▶ _Work instruction_
The answer should be a single number: how many lines of the entries below hold the word "subtitle".

Stored records:
▼
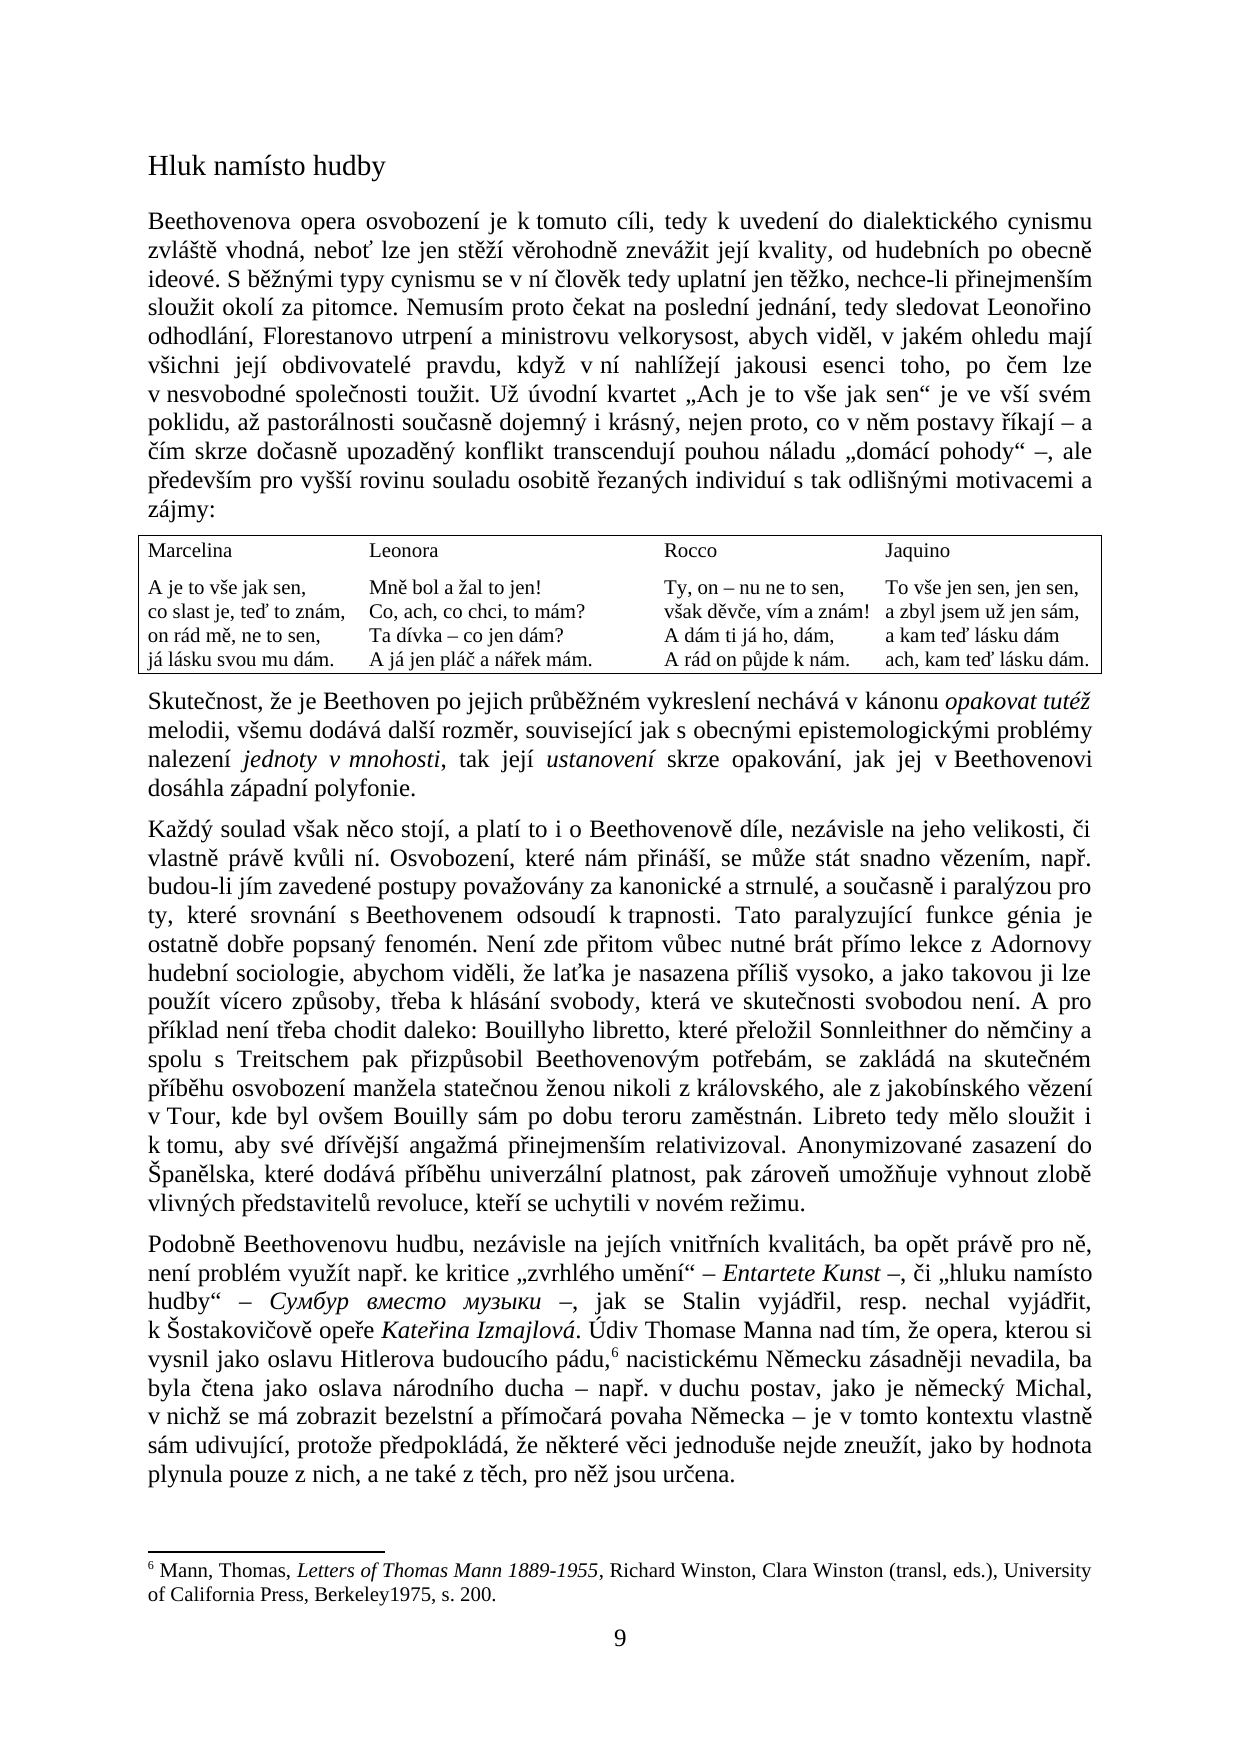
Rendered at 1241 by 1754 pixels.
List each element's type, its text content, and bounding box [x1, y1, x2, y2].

text A je to vše jak sen, Mně bol a žal to jen! Ty, on – nu ne to sen, To vše jen sen, jen sen, [139, 571, 1101, 599]
text co slast je, teď to znám, Co, ach, co chci, to mám? však děvče, vím a znám! a zbyl jsem už jen sám, [148, 599, 1093, 623]
text Skutečnost, že je Beethoven po jejich průběžném vykreslení nechává v kánonu opakovat tutéž melodii, všemu dodává další rozměr, související jak s obecnými epistemologickými problémy nalezení jednoty v mnohosti, tak její ustanovení skrze opakování, jak jej v Beethovenovi dosáhla západní polyfonie. [148, 686, 1093, 801]
text Podobně Beethovenovu hudbu, nezávisle na jejích vnitřních kvalitách, ba opět právě pro ně, není problém využít např. ke kritice „zvrhlého umění“ – Entartete Kunst –, či „hluku namísto hudby“ – Сумбур вместо музыки –, jak se Stalin vyjádřil, resp. nechal vyjádřit, k Šostakovičově opeře Kateřina Izmajlová. Údiv Thomase Manna nad tím, že opera, kterou si vysnil jako oslavu Hitlerova budoucího pádu, nacistickému Německu zásadněji nevadila, ba byla čtena jako oslava národního ducha – např. v duchu postav, jako je německý Michal, v nichž se má zobrazit bezelstní a přímočará povaha Německa – je v tomto kontextu vlastně sám udivující, protože předpokládá, že některé věci jednoduše nejde zneužít, jako by hodnota plynula pouze z nich, a ne také z těch, pro něž jsou určena. [148, 1229, 1093, 1488]
text Beethovenova opera osvobození je k tomuto cíli, tedy k uvedení do dialektického cynismu zvláště vhodná, neboť lze jen stěží věrohodně znevážit její kvality, od hudebních po obecně ideové. S běžnými typy cynismu se v ní člověk tedy uplatní jen těžko, nechce-li přinejmenším sloužit okolí za pitomce. Nemusím proto čekat na poslední jednání, tedy sledovat Leonořino odhodlání, Florestanovo utrpení a ministrovu velkorysost, abych viděl, v jakém ohledu mají všichni její obdivovatelé pravdu, když v ní nahlížejí jakousi esenci toho, po čem lze v nesvobodné společnosti toužit. Už úvodní kvartet „Ach je to vše jak sen“ je ve vší svém poklidu, až pastorálnosti současně dojemný i krásný, nejen proto, co v něm postavy říkají – a čím skrze dočasně upozaděný konflikt transcendují pouhou náladu „domácí pohody“ –, ale především pro vyšší rovinu souladu osobitě řezaných individuí s tak odlišnými motivacemi a zájmy: [148, 206, 1093, 522]
text Marcelina Leonora Rocco Jaquino [139, 536, 1101, 562]
text já lásku svou mu dám. A já jen pláč a nářek mám. A rád on půjde k nám. ach, kam teď lásku dám. [139, 644, 1101, 673]
text on rád mě, ne to sen, Ta dívka – co jen dám? A dám ti já ho, dám, a kam teď lásku dám [148, 623, 1093, 644]
text Každý soulad však něco stojí, a platí to i o Beethovenově díle, nezávisle na jeho velikosti, či vlastně právě kvůli ní. Osvobození, které nám přináší, se může stát snadno vězením, např. budou-li jím zavedené postupy považovány za kanonické a strnulé, a současně i paralýzou pro ty, které srovnání s Beethovenem odsoudí k trapnosti. Tato paralyzující funkce génia je ostatně dobře popsaný fenomén. Není zde přitom vůbec nutné brát přímo lekce z Adornovy hudební sociologie, abychom viděli, že laťka je nasazena příliš vysoko, a jako takovou ji lze použít vícero způsoby, třeba k hlásání svobody, která ve skutečnosti svobodou není. A pro příklad není třeba chodit daleko: Bouillyho libretto, které přeložil Sonnleithner do němčiny a spolu s Treitschem pak přizpůsobil Beethovenovým potřebám, se zakládá na skutečném příběhu osvobození manžela statečnou ženou nikoli z královského, ale z jakobínského vězení v Tour, kde byl ovšem Bouilly sám po dobu teroru zaměstnán. Libreto tedy mělo sloužit i k tomu, aby své dřívější angažmá přinejmenším relativizoval. Anonymizované zasazení do Španělska, které dodává příběhu univerzální platnost, pak zároveň umožňuje vyhnout zlobě vlivných představitelů revoluce, kteří se uchytili v novém režimu. [148, 814, 1093, 1216]
subtitle Hluk namísto hudby [148, 148, 1093, 181]
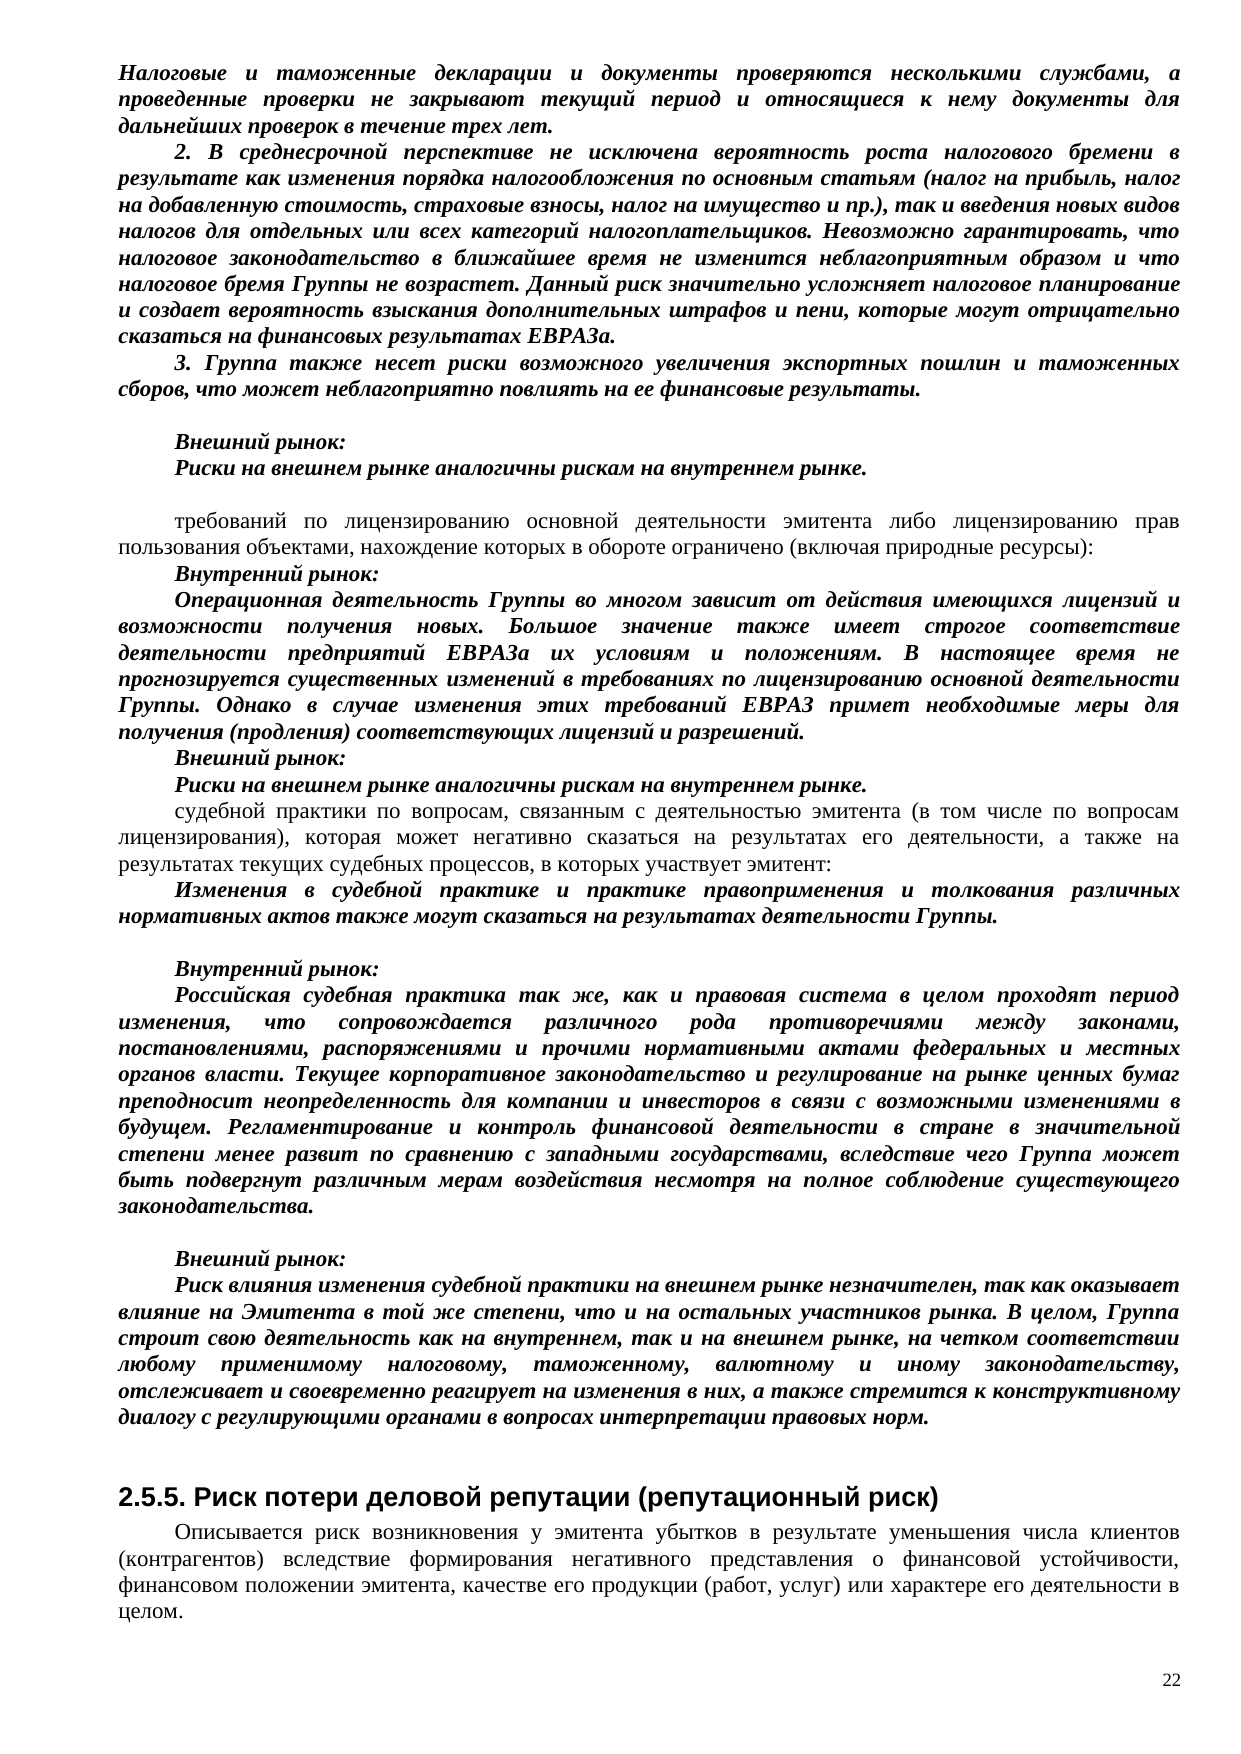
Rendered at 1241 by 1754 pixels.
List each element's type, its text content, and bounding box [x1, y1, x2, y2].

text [118, 59, 1181, 138]
text 3. Группа также несет риски возможного увеличения экспортных пошлин и таможенных сборов, что может неблагоприятно повлиять на ее финансовые результаты. [118, 349, 1181, 402]
text Внешний рынок: [118, 744, 1181, 771]
text Риски на внешнем рынке аналогичны рискам на внутреннем рынке. [118, 454, 1181, 481]
text Внутренний рынок: [118, 955, 1181, 981]
text Российская судебная практика так же, как и правовая система в целом проходят период изменения, что сопровождается различного рода противоречиями между законами, постановлениями, распоряжениями и прочими нормативными актами федеральных и местных органов власти. Текущее корпоративное законодательство и регулирование на рынке ценных бумаг преподносит неопределенность для компании и инвесторов в связи с возможными изменениями в будущем. Регламентирование и контроль финансовой деятельности в стране в значительной степени менее развит по сравнению с западными государствами, вследствие чего Группа может быть подвергнут различным мерам воздействия несмотря на полное соблюдение существующего законодательства. [118, 981, 1181, 1219]
text Внешний рынок: [118, 1245, 1181, 1271]
text Операционная деятельность Группы во многом зависит от действия имеющихся лицензий и возможности получения новых. Большое значение также имеет строгое соответствие деятельности предприятий ЕВРАЗа их условиям и положениям. В настоящее время не прогнозируется существенных изменений в требованиях по лицензированию основной деятельности Группы. Однако в случае изменения этих требований ЕВРАЗ примет необходимые меры для получения (продления) соответствующих лицензий и разрешений. [118, 586, 1181, 744]
text Риск влияния изменения судебной практики на внешнем рынке незначителен, так как оказывает влияние на Эмитента в той же степени, что и на остальных участников рынка. В целом, Группа строит свою деятельность как на внутреннем, так и на внешнем рынке, на четком соответствии любому применимому налоговому, таможенному, валютному и иному законодательству, отслеживает и своевременно реагирует на изменения в них, а также стремится к конструктивному диалогу с регулирующими органами в вопросах интерпретации правовых норм. [118, 1271, 1181, 1429]
text требований по лицензированию основной деятельности эмитента либо лицензированию прав пользования объектами, нахождение которых в обороте ограничено (включая природные ресурсы): [118, 507, 1181, 560]
text судебной практики по вопросам, связанным с деятельностью эмитента (в том числе по вопросам лицензирования), которая может негативно сказаться на результатах его деятельности, а также на результатах текущих судебных процессов, в которых участвует эмитент: [118, 797, 1181, 876]
subtitle 2.5.5. Риск потери деловой репутации (репутационный риск) [118, 1481, 1181, 1512]
text Внутренний рынок: [118, 560, 1181, 586]
text Внешний рынок: [118, 428, 1181, 454]
text Описывается риск возникновения у эмитента убытков в результате уменьшения числа клиентов (контрагентов) вследствие формирования негативного представления о финансовой устойчивости, финансовом положении эмитента, качестве его продукции (работ, услуг) или характере его деятельности в целом. [118, 1518, 1181, 1624]
text Риски на внешнем рынке аналогичны рискам на внутреннем рынке. [118, 771, 1181, 797]
text Изменения в судебной практике и практике правоприменения и толкования различных нормативных актов также могут сказаться на результатах деятельности Группы. [118, 876, 1181, 929]
text 2. В среднесрочной перспективе не исключена вероятность роста налогового бремени в результате как изменения порядка налогообложения по основным статьям (налог на прибыль, налог на добавленную стоимость, страховые взносы, налог на имущество и пр.), так и введения новых видов налогов для отдельных или всех категорий налогоплательщиков. Невозможно гарантировать, что налоговое законодательство в ближайшее время не изменится неблагоприятным образом и что налоговое бремя Группы не возрастет. Данный риск значительно усложняет налоговое планирование и создает вероятность взыскания дополнительных штрафов и пени, которые могут отрицательно сказаться на финансовых результатах ЕВРАЗа. [118, 138, 1181, 349]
▲
▶ _Exercise solution_
2